We could use a GH flag "this would not be needed if F# had Analyzer SDK". I think this suggestion is the kind of coding preference which would very well fit being an own analyzer.

T-Gro avatar Jul 07 '23 15:07 T-Gro

I chatted with @vzarytovskii and we like the idea - whether by analyzer of built-in. So approving this as either an off-by-default warning or a built-in analyzer. It's so simple to implement an off-by-default warning would be just fine I think

dsyme avatar Aug 01 '23 13:08 dsyme

Does type identifier affect performance in any way? I could be mistaken, but as far as I remember there was a benchmark where type identifier makes interpolation slower

Lanayx avatar Aug 04 '23 05:08 Lanayx

Yes - more characters that need to be processed at run time.

$"%d{1}"
PrintfModule.PrintFormatToStringThen(new PrintfFormat<string, Unit, string, string, int>("%d%P()", array, null))

$"{1}"
PrintfModule.PrintFormatToStringThen(new PrintfFormat<string, Unit, string, string, int>("%P()", array, null))

It's probably only marginally slower. If performance is a serious concern, I imagine you'd want to avoid sprintf and F# interpolations altogether.

kerams avatar Aug 04 '23 08:08 kerams

I've decided to verify my memory and run benchmark. Good news is that I was wrong :)

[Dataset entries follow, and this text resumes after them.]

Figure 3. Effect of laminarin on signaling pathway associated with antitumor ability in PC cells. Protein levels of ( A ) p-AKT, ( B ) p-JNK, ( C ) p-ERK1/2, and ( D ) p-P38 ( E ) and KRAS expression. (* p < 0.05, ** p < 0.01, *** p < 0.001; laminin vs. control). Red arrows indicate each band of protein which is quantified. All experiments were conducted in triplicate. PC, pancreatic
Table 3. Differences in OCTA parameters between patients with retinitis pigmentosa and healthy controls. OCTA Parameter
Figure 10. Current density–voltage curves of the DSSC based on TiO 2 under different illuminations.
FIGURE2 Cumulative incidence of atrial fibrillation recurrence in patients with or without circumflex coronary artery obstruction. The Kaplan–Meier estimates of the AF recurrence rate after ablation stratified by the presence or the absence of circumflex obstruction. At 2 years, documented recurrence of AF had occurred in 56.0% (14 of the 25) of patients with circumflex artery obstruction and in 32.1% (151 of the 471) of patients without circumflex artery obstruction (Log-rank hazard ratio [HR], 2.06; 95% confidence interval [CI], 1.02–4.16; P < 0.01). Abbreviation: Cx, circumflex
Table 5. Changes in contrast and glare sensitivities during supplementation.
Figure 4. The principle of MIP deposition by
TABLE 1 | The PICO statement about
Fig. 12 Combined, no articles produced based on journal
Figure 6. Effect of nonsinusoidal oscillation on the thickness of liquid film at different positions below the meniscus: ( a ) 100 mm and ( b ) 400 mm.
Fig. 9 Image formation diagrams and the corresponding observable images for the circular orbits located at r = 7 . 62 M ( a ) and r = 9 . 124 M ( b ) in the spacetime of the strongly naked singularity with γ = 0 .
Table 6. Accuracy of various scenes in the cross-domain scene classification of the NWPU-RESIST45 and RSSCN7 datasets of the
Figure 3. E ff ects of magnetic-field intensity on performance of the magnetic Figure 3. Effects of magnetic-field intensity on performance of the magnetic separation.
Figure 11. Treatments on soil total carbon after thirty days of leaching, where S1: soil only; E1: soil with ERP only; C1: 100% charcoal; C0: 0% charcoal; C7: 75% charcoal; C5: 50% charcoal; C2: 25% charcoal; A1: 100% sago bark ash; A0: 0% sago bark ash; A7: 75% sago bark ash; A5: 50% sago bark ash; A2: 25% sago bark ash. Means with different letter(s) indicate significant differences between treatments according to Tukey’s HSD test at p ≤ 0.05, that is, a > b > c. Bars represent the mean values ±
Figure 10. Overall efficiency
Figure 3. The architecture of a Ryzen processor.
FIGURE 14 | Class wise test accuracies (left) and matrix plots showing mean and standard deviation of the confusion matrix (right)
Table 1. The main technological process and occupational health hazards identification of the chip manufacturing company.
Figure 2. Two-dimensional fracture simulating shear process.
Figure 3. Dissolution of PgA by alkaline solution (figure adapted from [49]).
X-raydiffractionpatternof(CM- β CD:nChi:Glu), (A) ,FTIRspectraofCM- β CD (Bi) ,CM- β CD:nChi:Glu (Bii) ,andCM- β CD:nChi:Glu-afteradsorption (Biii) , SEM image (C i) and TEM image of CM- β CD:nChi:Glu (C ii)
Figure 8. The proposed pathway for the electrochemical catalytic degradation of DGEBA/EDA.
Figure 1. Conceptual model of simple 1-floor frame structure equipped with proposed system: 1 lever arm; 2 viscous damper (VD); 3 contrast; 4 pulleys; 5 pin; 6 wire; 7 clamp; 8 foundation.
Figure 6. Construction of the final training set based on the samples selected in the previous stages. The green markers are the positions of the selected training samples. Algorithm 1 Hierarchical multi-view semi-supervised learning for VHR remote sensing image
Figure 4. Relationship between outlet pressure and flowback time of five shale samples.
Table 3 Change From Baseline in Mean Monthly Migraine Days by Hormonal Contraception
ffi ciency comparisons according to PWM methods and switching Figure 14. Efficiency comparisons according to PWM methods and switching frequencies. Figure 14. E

|           Method |     Mean |   Error |  StdDev |   Gen0 | Allocated |
|----------------- |---------:|--------:|--------:|-------:|----------:|
|          Sprintf | 418.2 ns | 5.12 ns | 4.54 ns | 0.0620 |     520 B |
|      Interpolate | 282.8 ns | 5.33 ns | 4.99 ns | 0.0467 |     392 B |
|     StringFormat | 149.3 ns | 3.00 ns | 3.09 ns | 0.0114 |      96 B |
| InterpolateTyped | 248.5 ns | 4.34 ns | 4.46 ns | 0.0458 |     384 B |

Source code can be found here

Lanayx avatar Aug 04 '23 17:08 Lanayx

It's not just for refactoring. It's also for the pitfall of implicit current culture formatting for IFormattable values.